A privação da vista de Deus é o que propriamente constitui o inferno.
Não fazem o inferno as trevas, o mau cheiro, o alarido, o fogo; a pena
que faz o inferno é a pena de ter perdido a Deus. Se Deus mostrasse a
face aos condenados, eles não sentiriam mais nenhuma dor, e o inferno
seria um paraíso.
Apenas a alma rompe os vínculos do corpo, sente imediatamente que foi
criada para Deus e se atira a Ele como uma flecha voa para sua meta,
como a agulha imantada livre do empecilho volta-se para o solo; mas,
estando manchada com o pecado, será repelida e precipitada no inferno.
Um caçador fez uma vez esta experiência: amarrou o seu galgo com uma
grande corrente, dentro do jardim murado, e depois soltou uma lebre.
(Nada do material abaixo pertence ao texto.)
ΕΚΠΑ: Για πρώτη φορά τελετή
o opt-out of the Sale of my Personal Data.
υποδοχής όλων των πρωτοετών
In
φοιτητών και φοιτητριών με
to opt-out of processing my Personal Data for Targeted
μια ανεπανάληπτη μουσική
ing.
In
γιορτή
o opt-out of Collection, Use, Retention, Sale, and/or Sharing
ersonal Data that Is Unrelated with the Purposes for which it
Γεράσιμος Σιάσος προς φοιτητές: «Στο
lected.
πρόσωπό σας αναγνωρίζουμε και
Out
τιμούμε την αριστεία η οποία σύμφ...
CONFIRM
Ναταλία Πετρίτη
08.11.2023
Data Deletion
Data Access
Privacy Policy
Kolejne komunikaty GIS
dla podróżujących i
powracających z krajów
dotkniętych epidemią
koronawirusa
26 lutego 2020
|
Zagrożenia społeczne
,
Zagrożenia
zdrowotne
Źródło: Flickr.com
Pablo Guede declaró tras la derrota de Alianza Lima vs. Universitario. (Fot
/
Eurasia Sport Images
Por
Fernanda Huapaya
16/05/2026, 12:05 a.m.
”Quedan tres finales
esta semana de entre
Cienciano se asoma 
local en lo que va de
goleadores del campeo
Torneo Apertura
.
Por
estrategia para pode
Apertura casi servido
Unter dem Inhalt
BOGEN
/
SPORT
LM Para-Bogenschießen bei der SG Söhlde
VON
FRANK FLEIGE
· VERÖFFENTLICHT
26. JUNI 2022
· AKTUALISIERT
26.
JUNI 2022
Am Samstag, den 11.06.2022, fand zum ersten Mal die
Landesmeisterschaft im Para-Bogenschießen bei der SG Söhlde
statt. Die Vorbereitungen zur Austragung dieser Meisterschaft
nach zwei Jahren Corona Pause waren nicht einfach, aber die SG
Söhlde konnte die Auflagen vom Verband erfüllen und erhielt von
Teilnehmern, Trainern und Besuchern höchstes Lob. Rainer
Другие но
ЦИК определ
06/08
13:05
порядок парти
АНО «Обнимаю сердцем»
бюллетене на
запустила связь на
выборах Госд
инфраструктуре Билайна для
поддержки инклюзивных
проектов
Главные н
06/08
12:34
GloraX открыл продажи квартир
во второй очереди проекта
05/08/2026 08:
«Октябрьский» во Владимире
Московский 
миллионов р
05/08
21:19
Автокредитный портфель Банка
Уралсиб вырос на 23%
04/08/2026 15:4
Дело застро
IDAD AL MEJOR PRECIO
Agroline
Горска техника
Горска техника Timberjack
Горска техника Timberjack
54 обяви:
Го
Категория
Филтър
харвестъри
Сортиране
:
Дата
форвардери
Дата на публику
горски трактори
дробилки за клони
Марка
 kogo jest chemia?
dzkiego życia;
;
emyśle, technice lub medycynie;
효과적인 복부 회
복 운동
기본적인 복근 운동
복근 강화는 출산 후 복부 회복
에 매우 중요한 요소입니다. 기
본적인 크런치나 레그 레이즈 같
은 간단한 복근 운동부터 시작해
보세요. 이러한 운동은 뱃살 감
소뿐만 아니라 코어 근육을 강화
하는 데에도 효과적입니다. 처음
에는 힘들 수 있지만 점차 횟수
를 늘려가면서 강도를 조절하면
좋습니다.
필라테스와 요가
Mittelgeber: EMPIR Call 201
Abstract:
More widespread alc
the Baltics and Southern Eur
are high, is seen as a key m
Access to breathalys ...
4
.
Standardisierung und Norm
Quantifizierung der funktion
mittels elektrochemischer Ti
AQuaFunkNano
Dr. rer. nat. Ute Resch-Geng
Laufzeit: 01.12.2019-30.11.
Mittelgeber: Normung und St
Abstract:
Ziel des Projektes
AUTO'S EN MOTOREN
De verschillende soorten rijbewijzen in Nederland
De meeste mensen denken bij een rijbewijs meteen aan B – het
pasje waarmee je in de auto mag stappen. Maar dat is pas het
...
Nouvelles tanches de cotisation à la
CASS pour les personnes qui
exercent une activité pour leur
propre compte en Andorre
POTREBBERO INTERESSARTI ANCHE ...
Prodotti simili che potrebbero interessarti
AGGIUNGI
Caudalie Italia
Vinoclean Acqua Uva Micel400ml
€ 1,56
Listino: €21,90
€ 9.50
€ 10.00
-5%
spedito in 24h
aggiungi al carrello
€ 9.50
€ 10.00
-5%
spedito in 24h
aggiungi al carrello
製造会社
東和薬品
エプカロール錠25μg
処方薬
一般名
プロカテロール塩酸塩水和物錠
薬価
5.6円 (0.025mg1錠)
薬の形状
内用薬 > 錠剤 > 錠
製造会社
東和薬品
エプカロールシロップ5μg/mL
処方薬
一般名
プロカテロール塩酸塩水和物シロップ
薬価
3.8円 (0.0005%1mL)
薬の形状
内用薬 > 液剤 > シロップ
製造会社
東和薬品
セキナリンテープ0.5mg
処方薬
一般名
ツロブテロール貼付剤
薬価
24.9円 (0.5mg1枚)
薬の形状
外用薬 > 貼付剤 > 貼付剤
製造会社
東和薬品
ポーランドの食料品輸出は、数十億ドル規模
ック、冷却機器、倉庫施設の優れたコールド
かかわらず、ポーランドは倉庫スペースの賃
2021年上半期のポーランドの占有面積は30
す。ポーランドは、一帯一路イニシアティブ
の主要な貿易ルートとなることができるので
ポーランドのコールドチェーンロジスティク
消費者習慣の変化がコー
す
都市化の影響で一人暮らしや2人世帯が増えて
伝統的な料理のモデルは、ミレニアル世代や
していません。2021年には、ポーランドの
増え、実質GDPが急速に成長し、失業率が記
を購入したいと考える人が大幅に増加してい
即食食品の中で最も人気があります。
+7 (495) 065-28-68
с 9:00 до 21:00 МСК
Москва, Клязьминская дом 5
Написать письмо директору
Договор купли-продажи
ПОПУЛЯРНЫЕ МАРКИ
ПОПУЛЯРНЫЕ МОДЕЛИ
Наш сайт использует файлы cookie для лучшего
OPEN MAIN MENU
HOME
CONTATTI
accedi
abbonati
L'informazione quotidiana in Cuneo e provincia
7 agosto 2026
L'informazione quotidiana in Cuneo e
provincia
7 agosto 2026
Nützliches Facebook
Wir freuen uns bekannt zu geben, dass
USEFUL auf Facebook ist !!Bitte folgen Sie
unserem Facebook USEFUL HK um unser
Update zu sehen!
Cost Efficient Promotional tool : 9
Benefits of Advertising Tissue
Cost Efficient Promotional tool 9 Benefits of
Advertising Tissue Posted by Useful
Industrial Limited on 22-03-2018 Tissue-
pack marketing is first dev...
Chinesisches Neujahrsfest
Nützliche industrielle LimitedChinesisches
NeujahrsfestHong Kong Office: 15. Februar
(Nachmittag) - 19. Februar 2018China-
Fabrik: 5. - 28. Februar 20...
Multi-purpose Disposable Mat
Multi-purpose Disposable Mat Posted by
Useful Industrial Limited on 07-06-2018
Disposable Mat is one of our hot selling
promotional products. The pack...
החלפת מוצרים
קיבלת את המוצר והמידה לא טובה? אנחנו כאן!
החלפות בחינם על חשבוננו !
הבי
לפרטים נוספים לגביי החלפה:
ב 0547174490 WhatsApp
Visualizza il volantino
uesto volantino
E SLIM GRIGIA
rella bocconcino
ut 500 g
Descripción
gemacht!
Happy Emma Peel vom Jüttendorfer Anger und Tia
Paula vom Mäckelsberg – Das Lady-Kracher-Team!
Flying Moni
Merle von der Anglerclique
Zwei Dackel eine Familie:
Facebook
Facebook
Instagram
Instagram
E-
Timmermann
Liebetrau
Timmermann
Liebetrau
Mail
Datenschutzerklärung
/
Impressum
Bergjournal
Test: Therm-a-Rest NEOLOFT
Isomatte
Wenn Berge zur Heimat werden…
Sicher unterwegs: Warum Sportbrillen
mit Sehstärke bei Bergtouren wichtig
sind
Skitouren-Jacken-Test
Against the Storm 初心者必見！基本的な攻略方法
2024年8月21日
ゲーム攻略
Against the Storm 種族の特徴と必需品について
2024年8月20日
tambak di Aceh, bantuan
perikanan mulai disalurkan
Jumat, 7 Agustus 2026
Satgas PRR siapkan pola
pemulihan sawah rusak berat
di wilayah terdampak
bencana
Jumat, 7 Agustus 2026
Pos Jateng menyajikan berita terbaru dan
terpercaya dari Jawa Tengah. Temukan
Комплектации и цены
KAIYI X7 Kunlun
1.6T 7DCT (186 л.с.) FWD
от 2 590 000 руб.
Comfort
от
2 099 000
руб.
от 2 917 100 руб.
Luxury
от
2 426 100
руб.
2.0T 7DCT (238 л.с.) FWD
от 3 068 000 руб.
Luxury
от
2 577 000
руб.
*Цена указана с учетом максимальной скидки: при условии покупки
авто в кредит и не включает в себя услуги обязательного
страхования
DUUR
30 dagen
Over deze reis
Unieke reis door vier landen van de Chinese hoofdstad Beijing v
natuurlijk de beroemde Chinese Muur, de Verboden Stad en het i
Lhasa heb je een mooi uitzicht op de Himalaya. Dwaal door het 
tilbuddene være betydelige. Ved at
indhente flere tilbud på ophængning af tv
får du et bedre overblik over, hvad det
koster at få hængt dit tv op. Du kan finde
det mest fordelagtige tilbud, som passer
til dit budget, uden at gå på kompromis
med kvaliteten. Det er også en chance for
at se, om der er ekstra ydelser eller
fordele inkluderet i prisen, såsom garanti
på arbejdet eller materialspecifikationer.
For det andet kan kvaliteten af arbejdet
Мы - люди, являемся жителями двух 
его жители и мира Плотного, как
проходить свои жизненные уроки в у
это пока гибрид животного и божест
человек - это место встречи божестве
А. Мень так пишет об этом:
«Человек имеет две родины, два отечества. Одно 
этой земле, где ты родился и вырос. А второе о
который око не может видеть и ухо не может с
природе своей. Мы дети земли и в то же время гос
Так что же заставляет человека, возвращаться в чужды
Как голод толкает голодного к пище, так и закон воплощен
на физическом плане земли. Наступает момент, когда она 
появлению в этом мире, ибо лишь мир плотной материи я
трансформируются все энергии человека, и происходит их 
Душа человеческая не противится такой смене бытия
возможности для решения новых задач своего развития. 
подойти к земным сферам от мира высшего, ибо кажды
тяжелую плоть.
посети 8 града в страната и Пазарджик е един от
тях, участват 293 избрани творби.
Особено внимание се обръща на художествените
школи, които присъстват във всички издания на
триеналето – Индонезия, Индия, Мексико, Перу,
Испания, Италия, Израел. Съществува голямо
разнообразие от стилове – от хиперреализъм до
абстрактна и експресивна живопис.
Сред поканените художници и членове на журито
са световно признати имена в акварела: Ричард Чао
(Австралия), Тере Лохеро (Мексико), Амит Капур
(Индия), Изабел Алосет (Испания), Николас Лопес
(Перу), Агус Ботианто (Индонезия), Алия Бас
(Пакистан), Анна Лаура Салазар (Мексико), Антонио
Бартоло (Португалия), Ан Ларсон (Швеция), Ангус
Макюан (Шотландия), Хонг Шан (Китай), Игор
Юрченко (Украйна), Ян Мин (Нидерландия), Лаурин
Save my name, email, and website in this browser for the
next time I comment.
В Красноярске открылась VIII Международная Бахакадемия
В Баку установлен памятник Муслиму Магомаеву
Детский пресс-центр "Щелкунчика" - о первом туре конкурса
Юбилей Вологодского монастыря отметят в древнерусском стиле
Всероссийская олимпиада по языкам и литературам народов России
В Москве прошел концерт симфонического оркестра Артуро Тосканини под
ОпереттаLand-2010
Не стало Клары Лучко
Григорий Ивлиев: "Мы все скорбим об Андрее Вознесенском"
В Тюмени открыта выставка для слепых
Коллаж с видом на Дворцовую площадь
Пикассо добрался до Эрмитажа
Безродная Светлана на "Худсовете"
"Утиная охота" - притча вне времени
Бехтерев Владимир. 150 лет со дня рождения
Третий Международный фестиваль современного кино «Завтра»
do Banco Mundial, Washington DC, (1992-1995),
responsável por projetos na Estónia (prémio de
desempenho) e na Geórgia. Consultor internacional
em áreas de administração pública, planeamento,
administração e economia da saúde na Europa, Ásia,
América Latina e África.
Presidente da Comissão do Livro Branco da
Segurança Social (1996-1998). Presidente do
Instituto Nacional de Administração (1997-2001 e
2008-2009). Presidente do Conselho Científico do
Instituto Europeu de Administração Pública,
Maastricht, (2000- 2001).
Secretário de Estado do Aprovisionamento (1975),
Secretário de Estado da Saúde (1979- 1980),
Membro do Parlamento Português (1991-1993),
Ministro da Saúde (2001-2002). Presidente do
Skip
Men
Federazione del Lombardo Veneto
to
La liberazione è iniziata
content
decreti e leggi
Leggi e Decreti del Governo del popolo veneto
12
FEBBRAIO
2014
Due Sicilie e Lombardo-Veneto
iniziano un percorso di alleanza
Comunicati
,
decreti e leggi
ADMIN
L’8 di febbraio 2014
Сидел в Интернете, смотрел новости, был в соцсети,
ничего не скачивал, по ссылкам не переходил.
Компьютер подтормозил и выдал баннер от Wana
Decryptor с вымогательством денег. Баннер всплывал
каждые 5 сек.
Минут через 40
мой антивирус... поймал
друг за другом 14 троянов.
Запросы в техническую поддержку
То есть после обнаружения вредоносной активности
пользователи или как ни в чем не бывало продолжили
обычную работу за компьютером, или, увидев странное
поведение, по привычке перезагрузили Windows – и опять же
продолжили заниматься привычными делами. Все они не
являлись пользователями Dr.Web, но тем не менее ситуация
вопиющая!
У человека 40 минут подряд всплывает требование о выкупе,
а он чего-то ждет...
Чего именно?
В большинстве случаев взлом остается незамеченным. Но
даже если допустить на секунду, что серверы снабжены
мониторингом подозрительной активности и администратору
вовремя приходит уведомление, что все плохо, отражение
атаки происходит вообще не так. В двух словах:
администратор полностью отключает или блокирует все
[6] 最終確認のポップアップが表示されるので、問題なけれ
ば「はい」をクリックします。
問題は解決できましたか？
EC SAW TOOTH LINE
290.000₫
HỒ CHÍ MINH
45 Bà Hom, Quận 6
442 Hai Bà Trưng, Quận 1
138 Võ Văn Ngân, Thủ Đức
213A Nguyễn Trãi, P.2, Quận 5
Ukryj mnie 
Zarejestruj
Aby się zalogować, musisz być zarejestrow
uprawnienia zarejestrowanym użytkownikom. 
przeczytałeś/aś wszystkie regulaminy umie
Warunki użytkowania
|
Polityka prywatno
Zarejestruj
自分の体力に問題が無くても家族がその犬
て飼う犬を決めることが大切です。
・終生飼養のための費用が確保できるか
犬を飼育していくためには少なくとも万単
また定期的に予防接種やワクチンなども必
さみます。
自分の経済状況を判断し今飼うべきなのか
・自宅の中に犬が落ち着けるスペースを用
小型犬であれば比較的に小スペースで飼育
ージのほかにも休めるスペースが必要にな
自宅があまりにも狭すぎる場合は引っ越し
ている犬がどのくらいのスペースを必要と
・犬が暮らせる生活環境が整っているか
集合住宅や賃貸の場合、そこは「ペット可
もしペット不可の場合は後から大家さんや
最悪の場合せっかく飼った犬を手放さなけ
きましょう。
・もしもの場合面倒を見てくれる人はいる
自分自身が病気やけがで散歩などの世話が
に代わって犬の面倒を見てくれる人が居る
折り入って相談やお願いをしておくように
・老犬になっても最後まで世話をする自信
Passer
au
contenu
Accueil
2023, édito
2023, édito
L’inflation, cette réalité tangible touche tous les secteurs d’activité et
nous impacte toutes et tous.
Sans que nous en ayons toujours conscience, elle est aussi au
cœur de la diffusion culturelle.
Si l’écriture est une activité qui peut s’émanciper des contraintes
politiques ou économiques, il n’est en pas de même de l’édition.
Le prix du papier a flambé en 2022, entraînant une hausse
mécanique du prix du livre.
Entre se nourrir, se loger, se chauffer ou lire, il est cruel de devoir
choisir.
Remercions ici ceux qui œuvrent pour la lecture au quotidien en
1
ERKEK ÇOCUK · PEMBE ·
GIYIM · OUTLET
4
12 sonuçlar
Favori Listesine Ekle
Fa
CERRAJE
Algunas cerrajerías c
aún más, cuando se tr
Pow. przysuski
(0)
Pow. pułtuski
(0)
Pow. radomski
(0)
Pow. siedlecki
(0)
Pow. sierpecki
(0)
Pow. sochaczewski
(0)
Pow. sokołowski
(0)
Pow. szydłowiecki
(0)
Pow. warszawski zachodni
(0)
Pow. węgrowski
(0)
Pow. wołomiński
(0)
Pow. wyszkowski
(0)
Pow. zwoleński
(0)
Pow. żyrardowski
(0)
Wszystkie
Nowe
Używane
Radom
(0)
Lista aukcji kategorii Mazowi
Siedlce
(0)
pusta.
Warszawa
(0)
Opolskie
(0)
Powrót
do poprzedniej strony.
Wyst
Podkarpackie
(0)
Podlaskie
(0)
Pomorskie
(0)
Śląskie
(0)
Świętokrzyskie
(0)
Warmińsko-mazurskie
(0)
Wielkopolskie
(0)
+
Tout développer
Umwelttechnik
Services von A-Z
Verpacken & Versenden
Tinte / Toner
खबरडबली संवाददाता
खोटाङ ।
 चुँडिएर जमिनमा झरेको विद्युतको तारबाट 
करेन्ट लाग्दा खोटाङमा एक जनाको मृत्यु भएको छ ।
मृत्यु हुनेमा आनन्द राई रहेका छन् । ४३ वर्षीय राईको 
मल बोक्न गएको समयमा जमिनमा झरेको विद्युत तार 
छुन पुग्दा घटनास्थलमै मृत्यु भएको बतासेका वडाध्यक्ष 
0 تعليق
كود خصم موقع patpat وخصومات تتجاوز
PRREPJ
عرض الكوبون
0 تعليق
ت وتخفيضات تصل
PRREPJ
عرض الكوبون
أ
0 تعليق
Apenas a viu, o cão avançou para adentá-la, mas é impedido pela corrente. Que raiva, vê-la correr pelo jardim e não
poder apanhá-la! Ladra, gane, dana-se, morde a corrente para
despedaçá-la, atira-se contra o animalejo que foge dum lado para outro.
Fez tanto esfôrço que pouco depois caiu morto.
A alma tentará continuamente lançar-se para Deus, para o qual foi
criada, mas o pecado é aquela corrente que não a deixará sair das chamas
cruéis.
*
* *
Um virtuoso sacerdote, enquanto estava exorcizando um energúmeno,
perguntou ao demônio que penas sofria no inferno. A resposta foi esta:
– Um fogo eterno, uma maldição eterna, uma raiva eterna e um desespero cruel por não poder mais ver Aquele que me criou.
– Que farias para que te fosse concedido ver a Deus?
– Para vê-lo, mesmo por um instante, estaria pronto a sofrer num minuto
todas as penas que devo sofrer em dez mil anos… Mas, vãos desejos, hei
de sofrer sempre e não O tornarei mais a ver.
E foi tal o tormento e o desespero com que pronunciou estas palavras,
que deixou funda impressão naquelas que assistiam aos exorcismos.